I created a simple program that generates DNA sequences via an evolutionary algorithm, where each generation, every sequence splits into two ‘daughter’ sequences that gain several mutations. I then input the sequences into FastME, a program that infers phylogenetic trees from sequence data (Lefort et al. 2015).
I also created a different program that generates random sequences, and input those into FastME as well.
I did this in order to test for myself how accurate phylogenetic algorithms are, to see if they could correctly identify the true relationships between each descendant sequence. (The random sequences were basically meant to be a control group.) This was partially inspired by Holloway’s claim of “the fallacy of the phylogenetic signal,” since he suggested that non-evolutionarily produced sequences have just as much phylogenetic signal as evolutionarily produced sequences, and I wanted to test that claim for myself.
What I found was, unsurprisingly, that the random sequences had no discernable phylogenetic signal, and the resulting tree had bootstrap values of 0 at every single node. Furthermore, FastME was able to correctly reconstruct the relationships between the ‘descendant’ sequences produced by the evolutionary algorithm, with much higher bootstrap values than the tree produced by random sequences.

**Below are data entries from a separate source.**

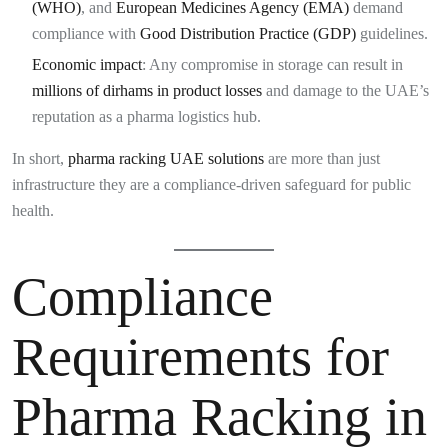
(WHO)
, and
European Medicines Agency (EMA)
demand
compliance with
Good Distribution Practice (GDP)
guidelines.
Economic impact
: Any compromise in storage can result in
millions of dirhams in product losses
and damage to the UAE’s
reputation as a pharma logistics hub.
In short,
pharma racking UAE solutions
are more than just
infrastructure they are a compliance-driven safeguard for public
health.
Compliance
Requirements for
Pharma Racking in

However, despite the fact that FastME was able to reconstruct the correct relationships between the ‘descendant’ sequences every time, some of the bootstrap values were very low – even zero. For example, here are two of the trees produced by FastME:
I thought that maybe the problem was just that there weren’t enough characters (the sequences were only 100 nucleotides long), so I then generated sequences that were 10,000 nucleotides long. But I still had the same problem:
(ATGC : PRESTO)
As you can see, although the bootstrap values were higher overall, some nodes still had bootstrap values of zero.
Can someone explain what this might mean? Does this reflect on the validity of bootstrapping techniques for phylogenetics? Or was there something wrong with my analysis?